Information shown: Begin

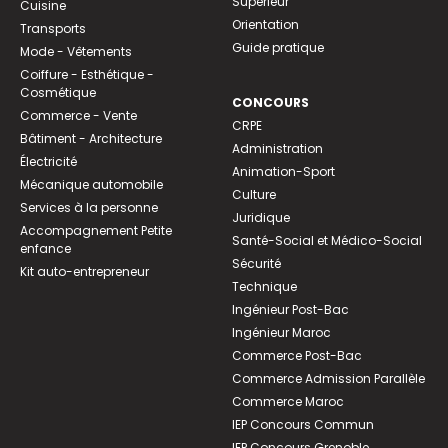
Supérieur
Cuisine
Orientation
Transports
Guide pratique
Mode - Vêtements
Coiffure - Esthétique -
Cosmétique
CONCOURS
Commerce - Vente
CRPE
Bâtiment - Architecture
Administration
Électricité
Animation-Sport
Mécanique automobile
Culture
Services à la personne
Juridique
Accompagnement Petite
Santé-Social et Médico-Social
enfance
Sécurité
Kit auto-entrepreneur
Technique
Ingénieur Post-Bac
Ingénieur Maroc
Commerce Post-Bac
Commerce Admission Parallèle
Commerce Maroc
IEP Concours Commun
IEP Concours Grenoble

Information shown: End

Your assignment:
Although the records contain pictures, only their text should be repeated, exactly as it appears.

Answer to the exercise:
Supérieur
Cuisine
Orientation
Transports
Guide pratique
Mode - Vêtements
Coiffure - Esthétique -
Cosmétique
CONCOURS
Commerce - Vente
CRPE
Bâtiment - Architecture
Administration
Électricité
Animation-Sport
Mécanique automobile
Culture
Services à la personne
Juridique
Accompagnement Petite
Santé-Social et Médico-Social
enfance
Sécurité
Kit auto-entrepreneur
Technique
Ingénieur Post-Bac
Ingénieur Maroc
Commerce Post-Bac
Commerce Admission Parallèle
Commerce Maroc
IEP Concours Commun
IEP Concours Grenoble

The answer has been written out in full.